- Born: New York, New York, United States
- Education: Mt. Holyoke College
- Occupations: Author, speaker, spokeswoman, fashion expert, entrepreneur
- Known for: First petite/plus-size model agency

= Mary Duffy =

Mary Duffy is a feminist fashion expert, spokeswoman, entrepreneur, author, and motivational speaker who has worked to expand the concept of beauty for the majority of women who do not fit the ideal stereotypes popularized by the entertainment and fashion industries.

She expanded the first model agency specializing in plus-size models and petites. Her career has included multiple television appearances, fashion shows, seminars, and print media interviews, as well as two years each on QVC and HSN. She also had a ten-year plus-size pattern line for Simplicity Patterns, designed three other fashion lines, and authored several books.

== Professional background ==

After graduating from Mount Holyoke College, Duffy's career direction started in the mid-1970s when she became one of the first plus-size models. She liked the work so much she decided, in 1979, to buy a start-up agency from Beth Kramer in NYC,
immediately adding Petites, creating Big Beauties/Little Women, the first agency in the world specializing in plus-size models and petites.

By 1984, Big Beauties/Little Women was successful enough to run national model searches advertised in the press. The prize included the cover of It's Me magazine, a nationally published magazine for plus-size women. In 1987, her first book, "The H-O-A-X Fashion Formula", was published. In 1988, she sold her company to Ford Models, where she became executive director for Special Sizes until 2010. Ford renamed the division Ford 12+, and then Ford+.

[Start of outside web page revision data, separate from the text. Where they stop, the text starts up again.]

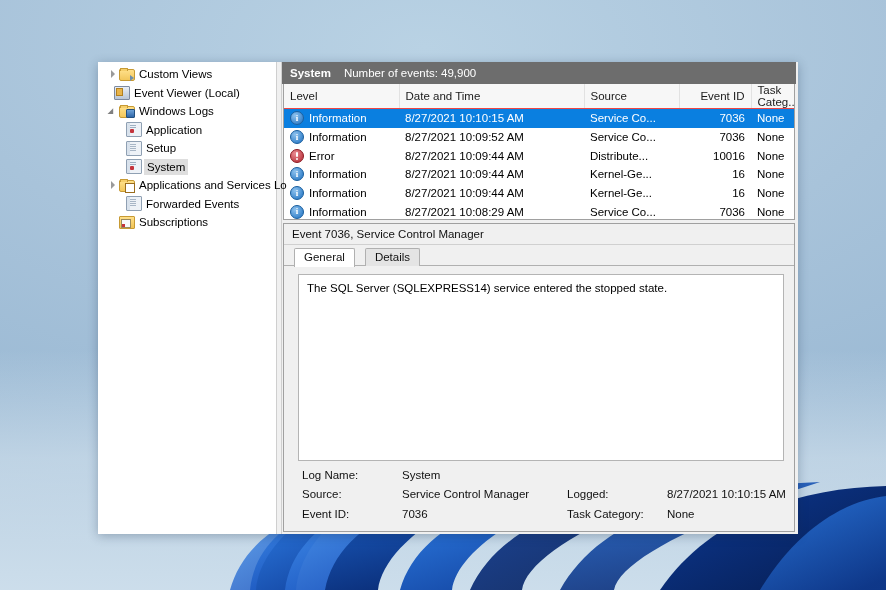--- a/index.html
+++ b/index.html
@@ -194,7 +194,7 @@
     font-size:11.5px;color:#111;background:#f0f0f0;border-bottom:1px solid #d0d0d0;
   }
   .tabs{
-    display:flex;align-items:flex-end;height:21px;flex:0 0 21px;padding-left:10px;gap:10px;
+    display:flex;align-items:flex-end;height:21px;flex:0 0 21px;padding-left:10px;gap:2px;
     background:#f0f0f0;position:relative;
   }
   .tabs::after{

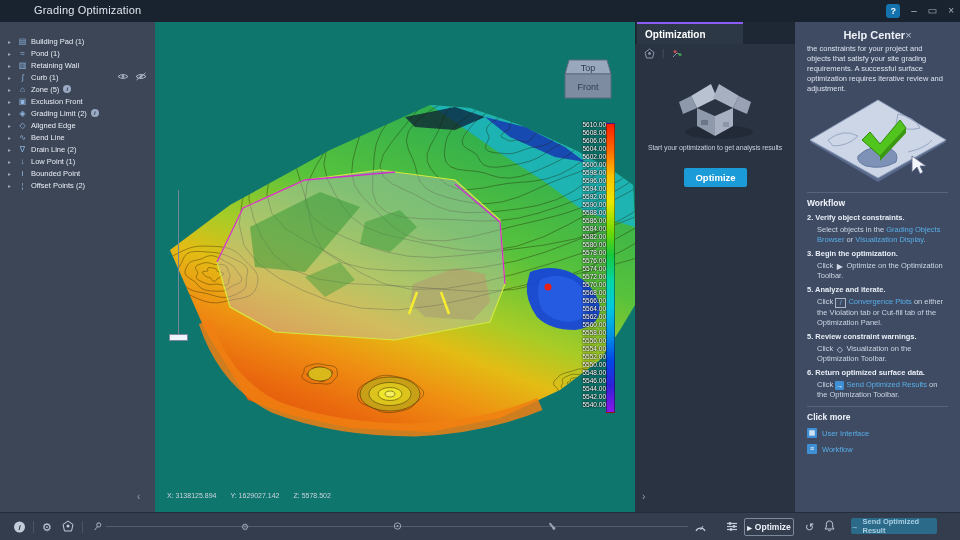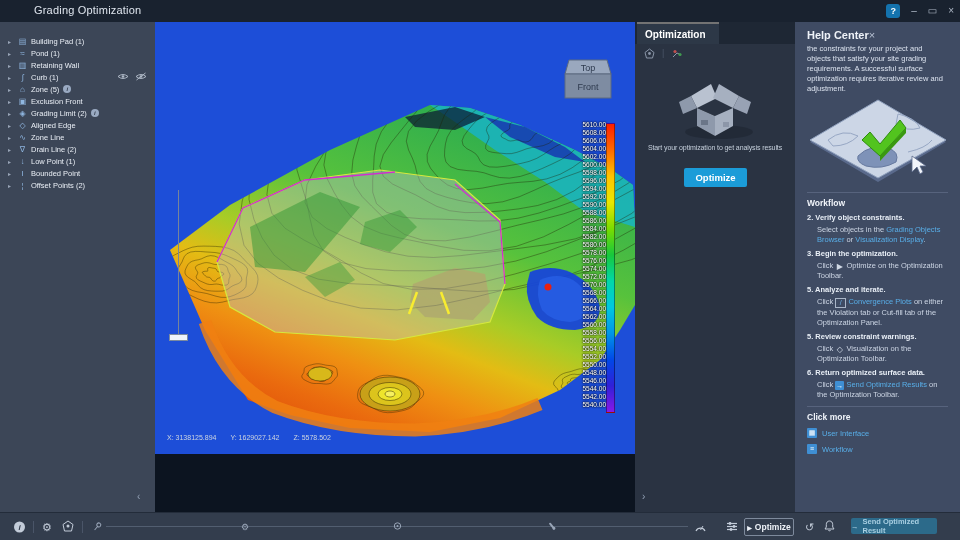--- a/index.html
+++ b/index.html
@@ -35,7 +35,7 @@
   
   .optpanel{position:absolute;left:635px;top:22px;width:160px;height:490px;background:#2a3342;}
   .opt-tabbar{position:relative;height:22px;background:#1e2734;}
-  .opt-tab{position:absolute;left:2px;top:0;width:82px;height:22px;background:#2d3847;border-top:2px solid #737373;
+  .opt-tab{position:absolute;left:2px;top:0;width:106px;height:22px;background:#2d3847;border-top:2px solid #8b5cf6;
       box-sizing:border-box;color:#fff;font-size:10px;font-weight:bold;display:flex;align-items:center;padding-left:8px;}
   .opt-toolbar{height:18px;display:flex;align-items:center;gap:7px;padding-left:9px;color:#8b97a9;}
   .opt-sep{color:#4a5568;font-size:9px;}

Duffy’s own career as a model included national campaigns for Gloria Vanderbilt, L'eggs, and Weight Watchers. In 1980, she began motivational speaking. In these lectures she advocates a message designed to enhance women's self-esteem. She has also commentated on more than 1250 fashion shows and seminars, and appeared on more than 800 television shows, including Today, Good Morning America, Sally Jesse Raphael, the Oprah Winfrey Show, Hard Copy, The Jenny Jones Show, and CNN. She has also done more than 600 print media interviews, including Cosmopolitan, Woman’s Day, Family Circle, Ladies Home Journal, New York Daily News, and New York Times.

In her books, shows, and interviews, she has espoused the messages "Mattel made Barbie, but God made us," and "God doesn’t make mistakes." Concerned with the media's unattainable image of "perfection" generated by much of the fashion industry, Duffy offers advice and options on fashion and beauty for women. She states a personal belief that any woman, no matter what her age, size, height, finances, or features can (and should) develop her own unique personal style. Her message is that it's not what you've got, how much of it, or how old it is, but what you do with it is what matters.

From 1991 to 1993, she appeared regularly on QVC. In 1993, she introduced a successful pattern line for Simplicity Patterns, a collection of large-sized patterns based on her H-O-A-X body shapes. From 1997 to 1999, she designed and presented a ready-to-wear clothing and accessory line for The Home Shopping Network, called "Personality" by Mary Duffy. The line was based on her theory that there are four distinct fashion personalities, which are defined by individual motivation: The Classic who dresses to be appropriate; The Dramatic who dresses to be noticed; The Casual who dresses to be comfortable; and The Artistic who dresses to be unique.

== Personal ==

Born in New York and raised in New England, Duffy lives in Manhattan where she is a member of The Junior League and The Fashion Group. Since retiring from Ford Models in 2010, she has started a company to inform and encourage the self-esteem interests of all women, called Fashion 4 the Rest of Us. Besides "The H-O-A-X Fashion Formula", she has written two other books, "The Complete Petite", and "The MakeOver". She has also co-authored and self-published two more books with her husband, Marc Guerrero, a book of short stories, "East of Tiffany’s", and a book on advanced writing techniques, "Toolbox for Writers".